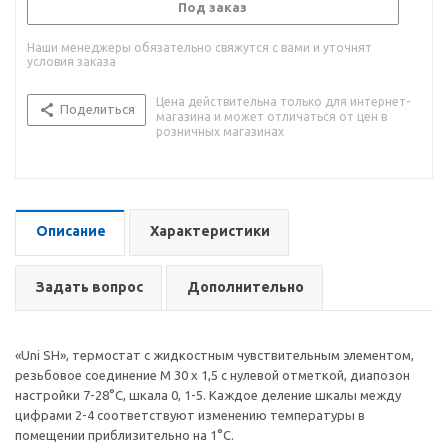
Под заказ
Наши менеджеры обязательно свяжутся с вами и уточнят
условия заказа
Цена действительна только для интернет-
Поделиться
магазина и может отличаться от цен в
розничных магазинах
Описание
Характеристики
Задать вопрос
Дополнительно
«Uni SH», термостат с жидкостным чувствительным элементом,
резьбовое соединение M 30 x 1,5 с нулевой отметкой, диапозон
настройки 7-28°С, шкала 0, 1-5. Каждое деление шкалы между
цифрами 2-4 соответствуют изменению температуры в
помещении приблизительно на 1°С.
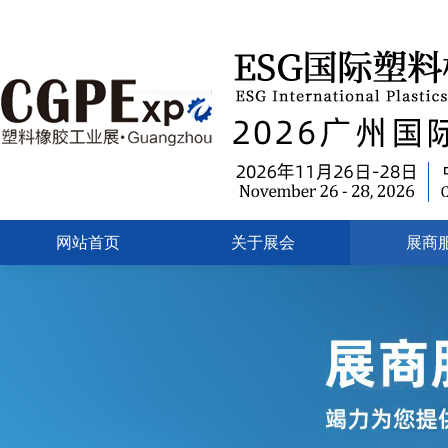
网站首页
关于展会
展商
• • •
List each line of the records that contains the word "чувствительным".

**Answer to this task**:
«Uni SH», термостат с жидкостным чувствительным элементом,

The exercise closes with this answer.